EXERCISE –
Nothing outside the range is wanted. Repeat exactly the lines below from the one with "où un vendeur à l’offre plus large mais moins" through the one with "Có lộ trình".

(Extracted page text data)
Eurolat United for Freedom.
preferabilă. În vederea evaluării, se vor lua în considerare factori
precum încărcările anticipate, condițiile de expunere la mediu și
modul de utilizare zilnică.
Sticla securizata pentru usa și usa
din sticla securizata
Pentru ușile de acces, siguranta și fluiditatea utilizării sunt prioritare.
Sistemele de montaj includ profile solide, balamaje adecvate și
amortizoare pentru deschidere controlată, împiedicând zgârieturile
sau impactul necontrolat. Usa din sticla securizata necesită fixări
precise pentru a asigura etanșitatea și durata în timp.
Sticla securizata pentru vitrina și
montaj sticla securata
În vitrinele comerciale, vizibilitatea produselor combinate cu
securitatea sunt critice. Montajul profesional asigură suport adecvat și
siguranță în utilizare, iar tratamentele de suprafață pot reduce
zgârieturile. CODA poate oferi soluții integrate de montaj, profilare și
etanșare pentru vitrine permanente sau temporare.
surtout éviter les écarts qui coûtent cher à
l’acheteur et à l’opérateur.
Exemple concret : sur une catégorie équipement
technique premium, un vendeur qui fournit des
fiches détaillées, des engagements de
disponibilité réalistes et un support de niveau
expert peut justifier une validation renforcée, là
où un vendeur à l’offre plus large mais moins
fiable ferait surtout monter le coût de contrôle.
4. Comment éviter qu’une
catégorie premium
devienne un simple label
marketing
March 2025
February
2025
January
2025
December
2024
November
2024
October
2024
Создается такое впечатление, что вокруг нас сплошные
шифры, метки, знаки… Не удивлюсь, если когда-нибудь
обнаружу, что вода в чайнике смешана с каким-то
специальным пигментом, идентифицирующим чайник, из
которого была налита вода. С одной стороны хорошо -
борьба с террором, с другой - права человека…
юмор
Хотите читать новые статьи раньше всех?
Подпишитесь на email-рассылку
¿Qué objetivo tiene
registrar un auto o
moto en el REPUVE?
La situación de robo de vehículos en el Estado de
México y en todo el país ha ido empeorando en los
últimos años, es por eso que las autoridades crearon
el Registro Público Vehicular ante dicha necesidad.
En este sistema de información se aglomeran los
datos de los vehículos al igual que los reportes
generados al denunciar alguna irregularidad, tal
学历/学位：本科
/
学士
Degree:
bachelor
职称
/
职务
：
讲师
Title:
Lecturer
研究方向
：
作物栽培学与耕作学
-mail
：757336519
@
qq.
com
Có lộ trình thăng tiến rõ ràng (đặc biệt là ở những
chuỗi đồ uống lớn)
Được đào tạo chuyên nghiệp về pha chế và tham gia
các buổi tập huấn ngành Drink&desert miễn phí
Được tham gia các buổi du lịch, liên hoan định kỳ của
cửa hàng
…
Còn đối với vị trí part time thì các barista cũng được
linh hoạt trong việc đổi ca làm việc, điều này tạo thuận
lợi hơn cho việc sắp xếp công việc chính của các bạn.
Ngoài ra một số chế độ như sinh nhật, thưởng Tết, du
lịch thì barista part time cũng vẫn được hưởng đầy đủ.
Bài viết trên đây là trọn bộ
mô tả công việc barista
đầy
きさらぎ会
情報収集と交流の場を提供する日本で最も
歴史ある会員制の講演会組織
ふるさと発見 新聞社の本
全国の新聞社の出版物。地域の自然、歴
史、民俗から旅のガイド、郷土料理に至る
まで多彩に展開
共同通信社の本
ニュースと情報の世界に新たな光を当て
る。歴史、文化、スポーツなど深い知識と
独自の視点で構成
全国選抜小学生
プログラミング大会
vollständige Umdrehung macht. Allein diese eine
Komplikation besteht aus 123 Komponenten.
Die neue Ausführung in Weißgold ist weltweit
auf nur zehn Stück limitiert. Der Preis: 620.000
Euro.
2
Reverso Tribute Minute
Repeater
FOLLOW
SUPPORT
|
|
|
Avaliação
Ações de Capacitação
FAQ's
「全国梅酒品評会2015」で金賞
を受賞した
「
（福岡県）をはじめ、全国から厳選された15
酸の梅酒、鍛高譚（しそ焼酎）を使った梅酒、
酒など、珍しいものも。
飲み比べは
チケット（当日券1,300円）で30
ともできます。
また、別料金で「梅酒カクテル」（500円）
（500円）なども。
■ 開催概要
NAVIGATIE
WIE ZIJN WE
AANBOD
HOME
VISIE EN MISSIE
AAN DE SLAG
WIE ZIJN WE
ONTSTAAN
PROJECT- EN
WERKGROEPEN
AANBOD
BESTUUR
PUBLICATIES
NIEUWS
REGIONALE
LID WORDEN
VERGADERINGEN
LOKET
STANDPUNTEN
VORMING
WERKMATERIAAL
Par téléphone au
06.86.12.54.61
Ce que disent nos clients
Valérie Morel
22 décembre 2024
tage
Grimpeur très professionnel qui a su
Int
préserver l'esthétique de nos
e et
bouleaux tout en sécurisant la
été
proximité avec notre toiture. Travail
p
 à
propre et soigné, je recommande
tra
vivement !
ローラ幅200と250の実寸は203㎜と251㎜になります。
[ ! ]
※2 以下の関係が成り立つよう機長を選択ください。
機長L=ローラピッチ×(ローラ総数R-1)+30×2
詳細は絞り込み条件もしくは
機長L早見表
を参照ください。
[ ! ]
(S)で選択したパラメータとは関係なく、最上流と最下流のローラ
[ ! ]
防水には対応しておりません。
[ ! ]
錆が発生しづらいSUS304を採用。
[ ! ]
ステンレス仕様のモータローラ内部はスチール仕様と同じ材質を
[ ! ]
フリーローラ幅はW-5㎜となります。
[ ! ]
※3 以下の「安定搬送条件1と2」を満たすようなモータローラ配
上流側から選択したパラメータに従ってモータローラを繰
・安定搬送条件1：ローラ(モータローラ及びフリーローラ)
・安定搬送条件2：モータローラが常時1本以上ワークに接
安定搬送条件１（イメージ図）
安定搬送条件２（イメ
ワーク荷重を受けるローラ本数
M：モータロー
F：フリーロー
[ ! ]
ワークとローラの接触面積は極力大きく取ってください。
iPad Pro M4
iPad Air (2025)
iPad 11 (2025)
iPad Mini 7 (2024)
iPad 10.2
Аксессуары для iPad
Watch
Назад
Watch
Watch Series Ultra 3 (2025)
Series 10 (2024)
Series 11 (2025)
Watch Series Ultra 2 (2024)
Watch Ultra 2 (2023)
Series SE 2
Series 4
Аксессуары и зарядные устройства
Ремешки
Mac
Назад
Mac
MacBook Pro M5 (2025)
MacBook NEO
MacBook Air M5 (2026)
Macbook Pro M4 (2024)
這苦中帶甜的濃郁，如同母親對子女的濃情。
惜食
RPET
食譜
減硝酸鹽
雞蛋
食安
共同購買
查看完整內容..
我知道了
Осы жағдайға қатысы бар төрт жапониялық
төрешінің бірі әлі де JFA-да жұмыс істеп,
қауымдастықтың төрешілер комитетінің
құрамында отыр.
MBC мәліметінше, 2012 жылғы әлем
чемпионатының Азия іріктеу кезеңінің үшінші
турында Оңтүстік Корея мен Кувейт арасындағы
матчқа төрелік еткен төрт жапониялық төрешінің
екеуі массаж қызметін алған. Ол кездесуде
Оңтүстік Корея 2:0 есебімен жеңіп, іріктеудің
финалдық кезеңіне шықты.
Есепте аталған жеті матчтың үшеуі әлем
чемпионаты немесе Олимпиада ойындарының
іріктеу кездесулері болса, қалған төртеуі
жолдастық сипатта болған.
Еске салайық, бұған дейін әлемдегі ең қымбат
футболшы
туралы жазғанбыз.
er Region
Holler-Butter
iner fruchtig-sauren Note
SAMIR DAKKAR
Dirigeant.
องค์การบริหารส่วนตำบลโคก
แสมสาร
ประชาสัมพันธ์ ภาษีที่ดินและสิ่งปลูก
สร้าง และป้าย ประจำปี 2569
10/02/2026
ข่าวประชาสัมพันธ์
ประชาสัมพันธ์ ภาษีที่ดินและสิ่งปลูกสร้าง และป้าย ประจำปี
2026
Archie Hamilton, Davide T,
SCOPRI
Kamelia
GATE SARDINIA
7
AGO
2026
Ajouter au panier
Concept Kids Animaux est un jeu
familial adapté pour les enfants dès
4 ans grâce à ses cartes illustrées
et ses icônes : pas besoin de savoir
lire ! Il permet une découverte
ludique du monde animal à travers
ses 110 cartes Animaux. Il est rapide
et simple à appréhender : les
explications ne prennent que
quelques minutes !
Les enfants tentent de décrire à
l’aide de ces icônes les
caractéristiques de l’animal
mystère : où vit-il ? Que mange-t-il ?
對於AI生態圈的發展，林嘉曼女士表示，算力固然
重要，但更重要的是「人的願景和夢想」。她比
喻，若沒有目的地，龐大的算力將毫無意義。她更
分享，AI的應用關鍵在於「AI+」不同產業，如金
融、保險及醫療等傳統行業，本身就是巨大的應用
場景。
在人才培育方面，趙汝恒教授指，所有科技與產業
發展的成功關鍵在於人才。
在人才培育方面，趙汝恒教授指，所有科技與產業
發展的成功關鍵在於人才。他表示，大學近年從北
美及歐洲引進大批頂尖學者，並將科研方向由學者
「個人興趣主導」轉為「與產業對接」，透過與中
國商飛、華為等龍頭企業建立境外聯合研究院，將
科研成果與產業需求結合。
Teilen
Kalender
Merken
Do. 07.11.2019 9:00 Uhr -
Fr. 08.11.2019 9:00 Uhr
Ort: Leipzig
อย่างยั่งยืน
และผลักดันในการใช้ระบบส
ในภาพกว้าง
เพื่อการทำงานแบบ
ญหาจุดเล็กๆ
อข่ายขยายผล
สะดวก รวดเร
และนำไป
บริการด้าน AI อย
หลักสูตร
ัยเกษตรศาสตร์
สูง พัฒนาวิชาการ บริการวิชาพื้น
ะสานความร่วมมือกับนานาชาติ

SOLUTION FOR THIS EXERCISE –
où un vendeur à l’offre plus large mais moins
fiable ferait surtout monter le coût de contrôle.
4. Comment éviter qu’une
catégorie premium
devienne un simple label
marketing
March 2025
February
2025
January
2025
December
2024
November
2024
October
2024
Создается такое впечатление, что вокруг нас сплошные
шифры, метки, знаки… Не удивлюсь, если когда-нибудь
обнаружу, что вода в чайнике смешана с каким-то
специальным пигментом, идентифицирующим чайник, из
которого была налита вода. С одной стороны хорошо -
борьба с террором, с другой - права человека…
юмор
Хотите читать новые статьи раньше всех?
Подпишитесь на email-рассылку
¿Qué objetivo tiene
registrar un auto o
moto en el REPUVE?
La situación de robo de vehículos en el Estado de
México y en todo el país ha ido empeorando en los
últimos años, es por eso que las autoridades crearon
el Registro Público Vehicular ante dicha necesidad.
En este sistema de información se aglomeran los
datos de los vehículos al igual que los reportes
generados al denunciar alguna irregularidad, tal
学历/学位：本科
/
学士
Degree:
bachelor
职称
/
职务
：
讲师
Title:
Lecturer
研究方向
：
作物栽培学与耕作学
-mail
：757336519
@
qq.
com
Có lộ trình thăng tiến rõ ràng (đặc biệt là ở những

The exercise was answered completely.